Le lendemain matin, le vent souffle. Enfin, il fait beau. Bien sûr, ce serait encore plus beau avec du soleil, mais on devient frugal. Le vent souffle modérément, mais régulièrement. La glace est toujours aussi lisse et dure, alors on ne peut plus s'arrêter. On enfile les gants, on met le casque et on s'élance. Même dans les Ijschuiten, la plupart des skippers portent leur casque. En raison du risque de blessure si le bateau s'effondre.

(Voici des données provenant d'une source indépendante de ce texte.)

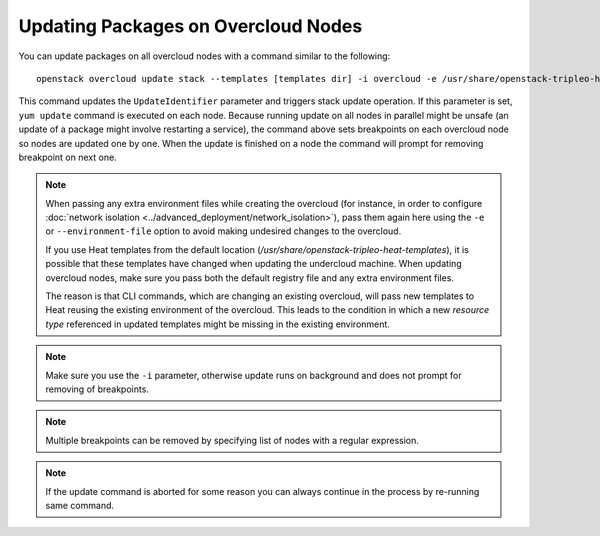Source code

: .. _package_update:

Updating Packages on Overcloud Nodes
====================================

You can update packages on all overcloud nodes with a command similar to the
following::

    openstack overcloud update stack --templates [templates dir] -i overcloud -e /usr/share/openstack-tripleo-heat-templates/overcloud-resource-registry-puppet.yaml -e <all extra files>

This command updates the ``UpdateIdentifier`` parameter and triggers stack update
operation. If this parameter is set, ``yum update`` command is executed on each
node. Because running update on all nodes in parallel might be unsafe (an
update of a package might involve restarting a service), the command above
sets breakpoints on each overcloud node so nodes are updated one by one. When
the update is finished on a node the command will prompt for removing
breakpoint on next one.

.. note::
   When passing any extra environment files while creating the overcloud (for
   instance, in order to configure :doc:`network isolation
   <../advanced_deployment/network_isolation>`), pass them again here using the
   ``-e`` or ``--environment-file`` option to avoid making undesired changes to
   the overcloud.

   If you use Heat templates from the default location
   (`/usr/share/openstack-tripleo-heat-templates`), it is possible that
   these templates have changed when updating the undercloud machine. When
   updating overcloud nodes, make sure you pass both the default registry
   file and any extra environment files.

   The reason is that CLI commands, which are changing an existing overcloud,
   will pass new templates to Heat reusing the existing environment of the
   overcloud. This leads to the condition in which a new `resource type`
   referenced in updated templates might be missing in the existing environment.

.. note::
   Make sure you use the ``-i`` parameter, otherwise update runs on background
   and does not prompt for removing of breakpoints.

.. note::
   Multiple breakpoints can be removed by specifying list of nodes with a
   regular expression.

.. note::
   If the update command is aborted for some reason you can always continue
   in the process by re-running same command.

Car c'est ce qui arrive quand on ne voit pas un endroit où la glace est plus fine et pas assez résistante. On se retrouve alors soudainement coincé dans un trou, et un freinage aussi brusque peut avoir des conséquences douloureuses à une vitesse de 40 ou 50 kilomètres par heure.
Et l'eau est froide. C'est pourquoi tout le monde ici porte une paire de piolets au bout d'une corde autour du cou, avec lesquels ils peuvent se hisser hors de l'eau en cas d'urgence. Heureusement, ce genre d'accident est assez rare, et lorsqu'il se produit, il est généralement sans gravité.
Le vent d'à peine plus de deux forces suffit à faire avancer les bateaux, même les plus lourds. Nous n'avons pas froid, car il faut toujours pousser pour rester au chaud. Mais ensuite, le vent s'engouffre dans la voile ! Contrairement à ce qui se passe sur l'eau, on ne voit pas venir les rafales et les changements de direction du vent. Il faut les deviner.
Cela rend la navigation sur la glace encore plus excitante. Le voyage commence, nous prenons de la vitesse. Le bruit devient fort, les sons sont totalement inhabituels. Les patins d'acier tranchants creusent de profonds sillons dans la surface glacée.
Les schuites voguent de part et d'autre, entrecoupés de traîneaux DN à la vitesse infernale. Bientôt, la glace est recouverte d'un motif de lignes confuses. Tout droit jusqu'au milieu du lac, puis le nez au vent et en tournant. Pas trop vite, mais pas trop lentement non plus, sinon la caisse s'arrête et il faut la pousser à nouveau.
Il est bien sûr aussi possible d'empanner, les petits traîneaux DN le montrent. Sans border l'écoute, ils tombent, prennent même de la vitesse et se retrouvent déjà à contre-courant. Ce n'est pas aussi simple avec nos grandes toiles sous les gaffes. De plus, nous perdrions à chaque fois plusieurs mètres de hauteur précieuse. Il est donc préférable d'affronter le vent par la proue, même si nous nous arrêtons de temps en temps.
Mais cela arrive à tout le monde et fait partie du jeu. Des groupes de bateaux garés se forment régulièrement. Les skippers se tiennent ensemble et rient. C'est comme ça que ça doit se passer. Après tout, nous sommes là pour nous amuser.